Leukocyte Adhesion Deficiency (LAD) Syndromes

Key words Disease name and included diseases Definition Epidemiology Genetics Diagnostic criteria Differential diagnosis Etiology Clinical description Diagnostic methods Prenatal diagnosis Management and treatment References Abstract The hallmarks of leucocyte adhesion deficiency (LAD) are defects in the leucocyte adhesion process, marked leukocytosis and recurrent infections. These molecular and clinical manifestations result from an impaired step in the inflammatory process, namely, the emigration of leukocytes from the blood vessels to sites of infection, which requires adhesion of leukocytes to the endothelium. In the last 20 years, three distinctive defects in the leucocyte adhesion cascade, involving several precise ordered steps such as rolling, integrin activation and firm adhesion of the leukocytes have been described.

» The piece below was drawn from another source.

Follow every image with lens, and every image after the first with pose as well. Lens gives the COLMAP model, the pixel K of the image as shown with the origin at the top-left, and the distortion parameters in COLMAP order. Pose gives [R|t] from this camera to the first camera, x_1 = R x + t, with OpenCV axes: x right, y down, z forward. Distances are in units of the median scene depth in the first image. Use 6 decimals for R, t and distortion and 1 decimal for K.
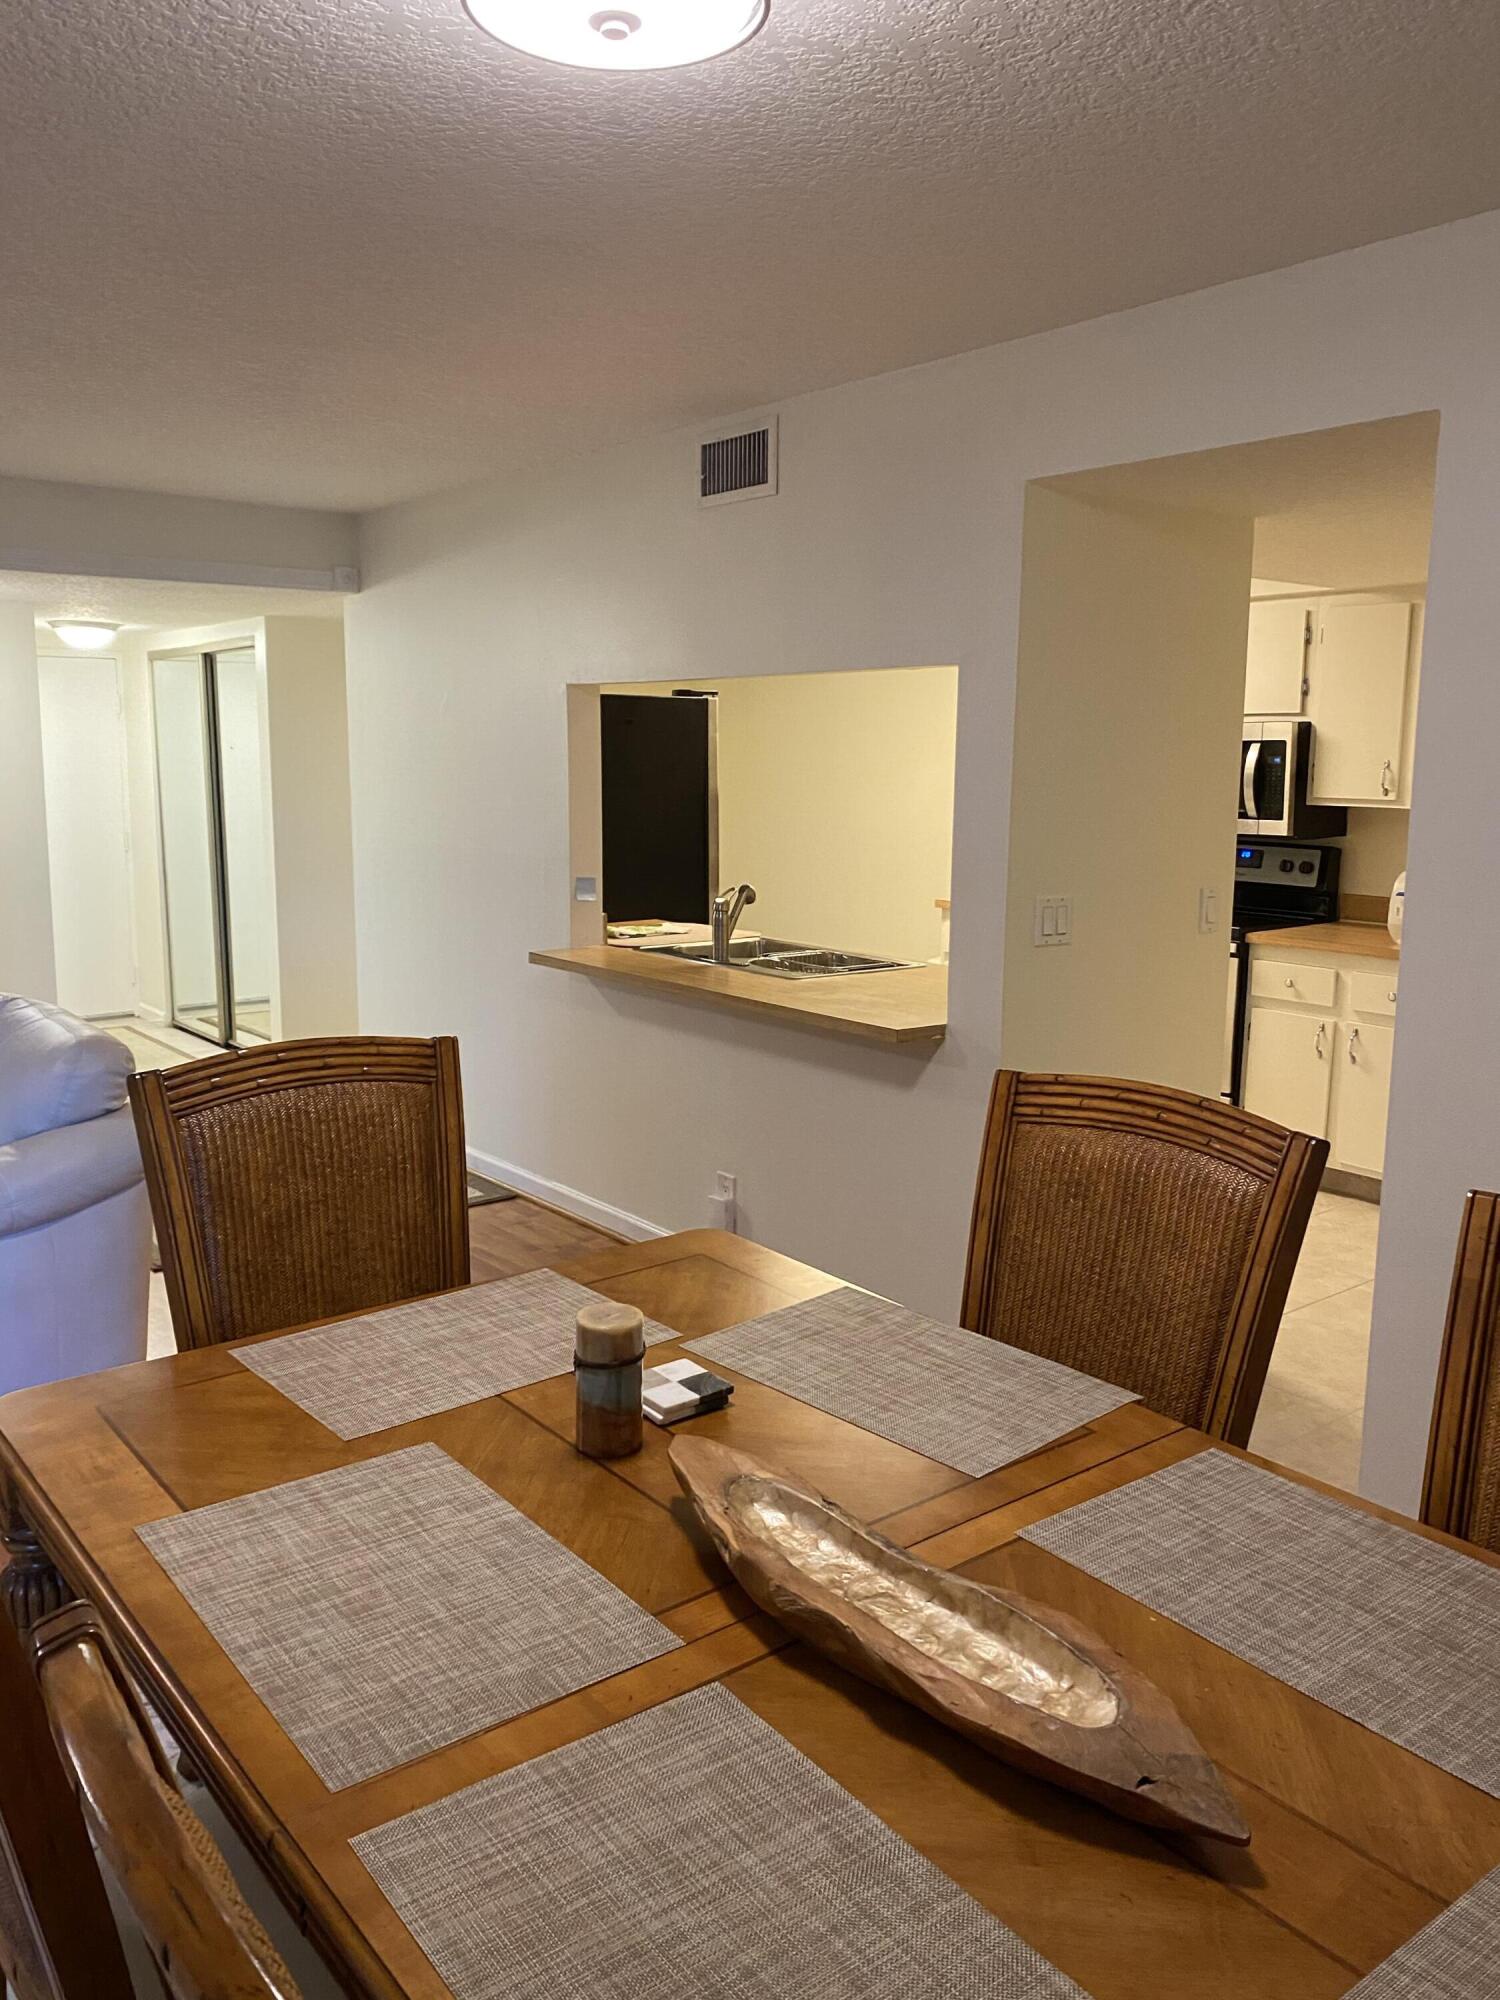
lens RADIAL K [[1527.9, 0, 753.2], [0, 1527.9, 1000.8], [0, 0, 1]] dist [0.019164, -0.010635]
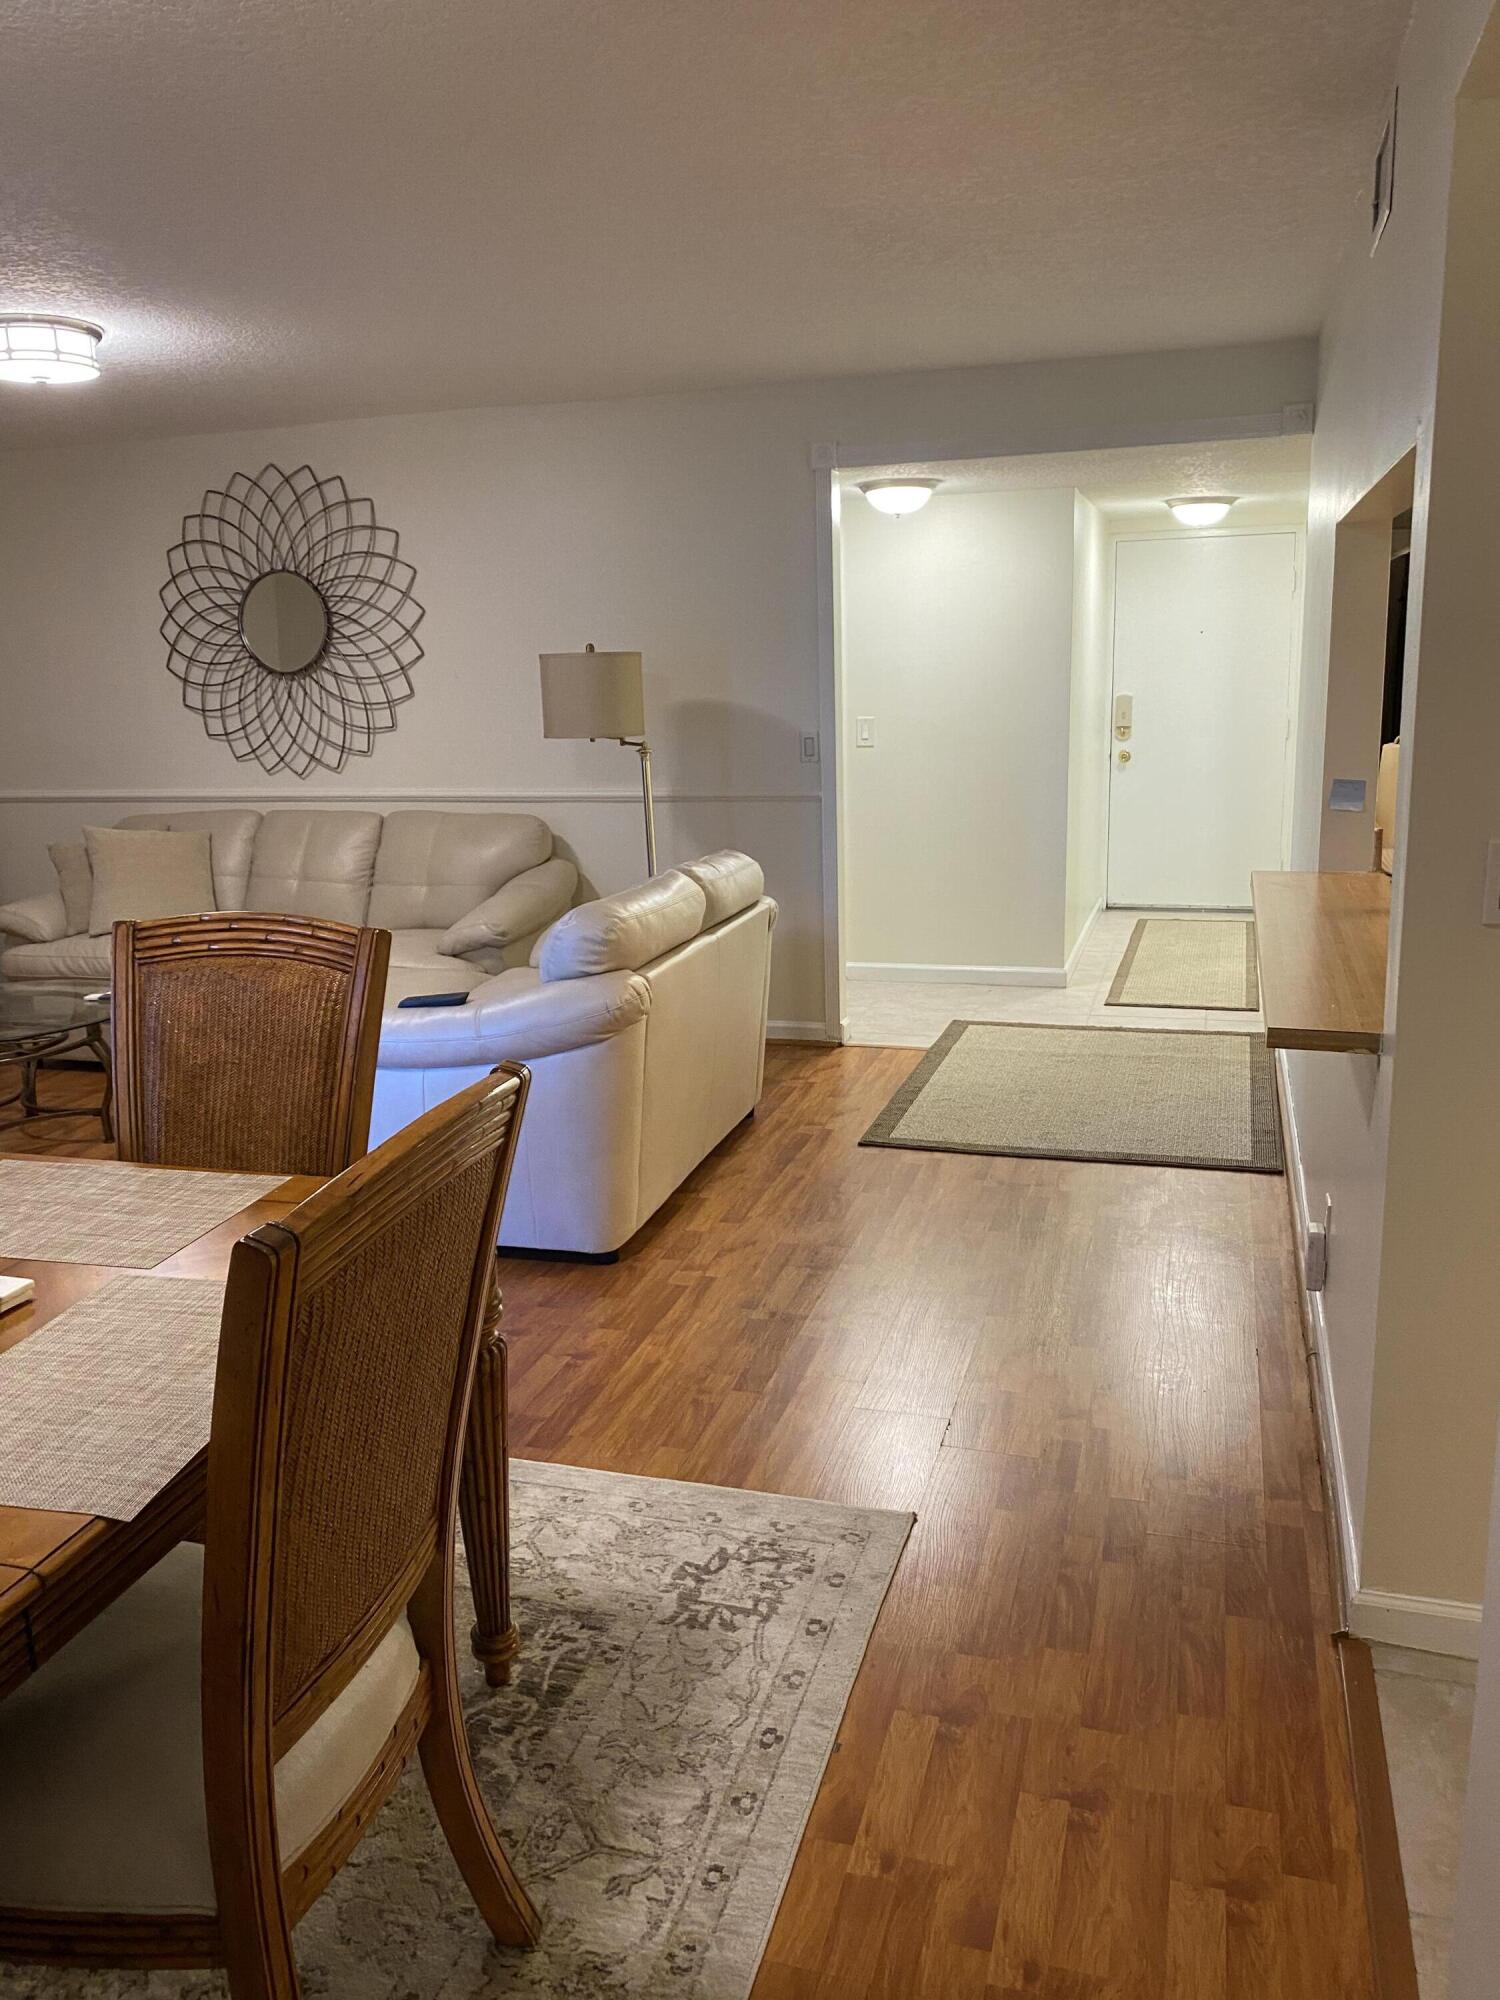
lens RADIAL K [[1527.9, 0, 748.8], [0, 1527.9, 1001.0], [0, 0, 1]] dist [0.019164, -0.010635]
pose [[0.575229, 0.158593, -0.802471, 0.764235], [-0.098028, 0.987320, 0.124857, -0.080621], [0.812097, 0.006843, 0.583482, 0.651636]]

While LAD I and II are clearly autosomal recessive disorders, the mode of inheritance of LAD III is still not clear. LAD I is due to structural defects in the integrin molecule, preventing a firm adhesion to occur. In LAD II, the primary genetic defect is in a specific Golgi GDP-fucose transporter that leads to absence of the selectin ligand on the leukocyte and a defective rolling. LAD III or LADI/variant, which was last described, is due to defects in the integrin activation process. All three syndromes are very rare, LAD I being more frequent than LAD II and III, with LAD I being described in more than 300 patients worldwide and LAD II and III in less than 10 children each. The most important focus should be to control infections. Treatment includes antibiotics and in many cases bone marrow transplantation.